Johannes Simmel, It Can’t Aways be Caviar (1960) (The Monte Cristo Cover-up)
Good Reads meta-data is 558 pages rated 4.26 by 1,299 litizens.
DNA: Austria.
Genre: SpyFi.
Verdict: Amusingly sophomoric.
Tagline: Stir slowly.

Banker Lieven, thanks to the misdeeds of his business partner, gets pressed into espionage service…. by the French, then the Germans, then the English…in this travelogue 1939-1941 – London, Brussels, Zurich, Berlin, Paris, Toulouse, Lisbon, and more.
On each occasion he finds it best to go along to get along. Unlike James Bond of the same era and ilk, Lieven is a pacifist.
He is also a gourmet and wherever he goes he cooks, even in a war ravaged countryside. His recipes dot the book. Wherever he goes, like Bond, the women surround him, and he does his duty by them. He takes license to thrill but not to kill.

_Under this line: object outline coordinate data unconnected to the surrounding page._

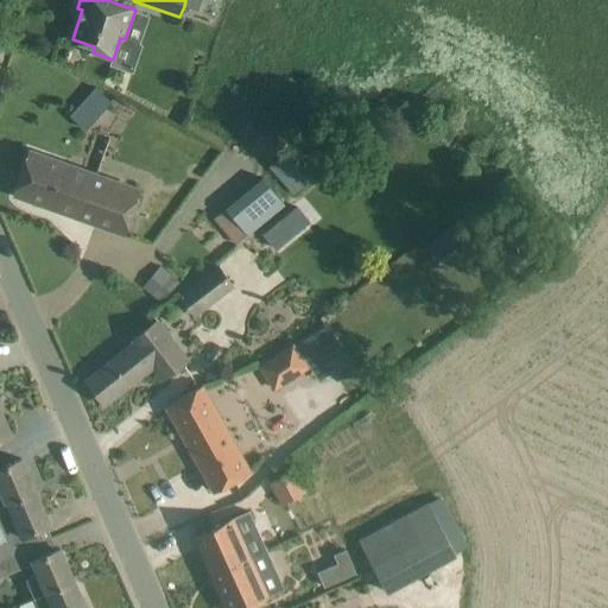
[(185,0),(184,6),(197,11),(201,0),(185,0)]
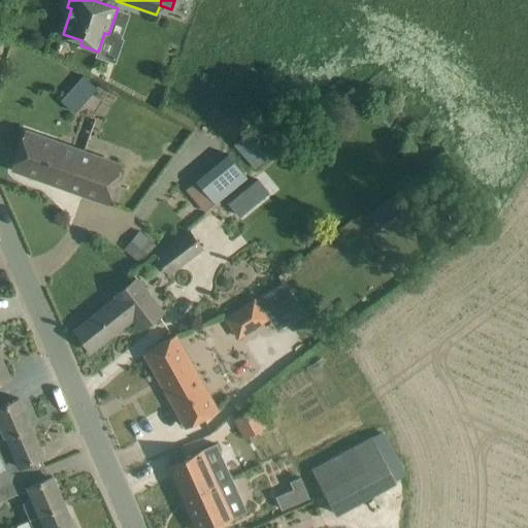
[(102,93),(92,78),(65,97),(75,111),(102,93)]
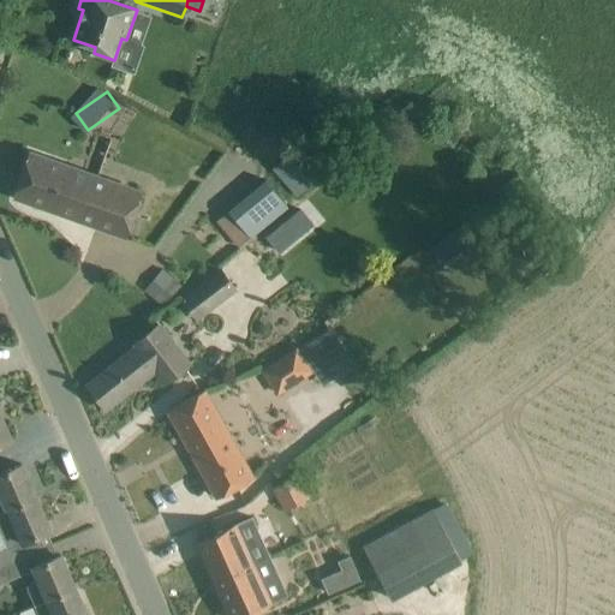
[(138,191),(52,160),(29,153),(15,196),(123,234),(138,191)]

It was highly recommended in Jacques Barzun and Wendell Taylor’s A Catalogue of Crime (1989), so I went looking for it. Not readily available to this reader but I came across it in the Internet Archive, and read it on the iPad screen from that source. I didn’t finish it, partly because the antics became repetitive and partly because of the awkwardness in screen reading on the iPad. I made it page 100 and noticing that many more awaited I withdrew. It is in print for German readers.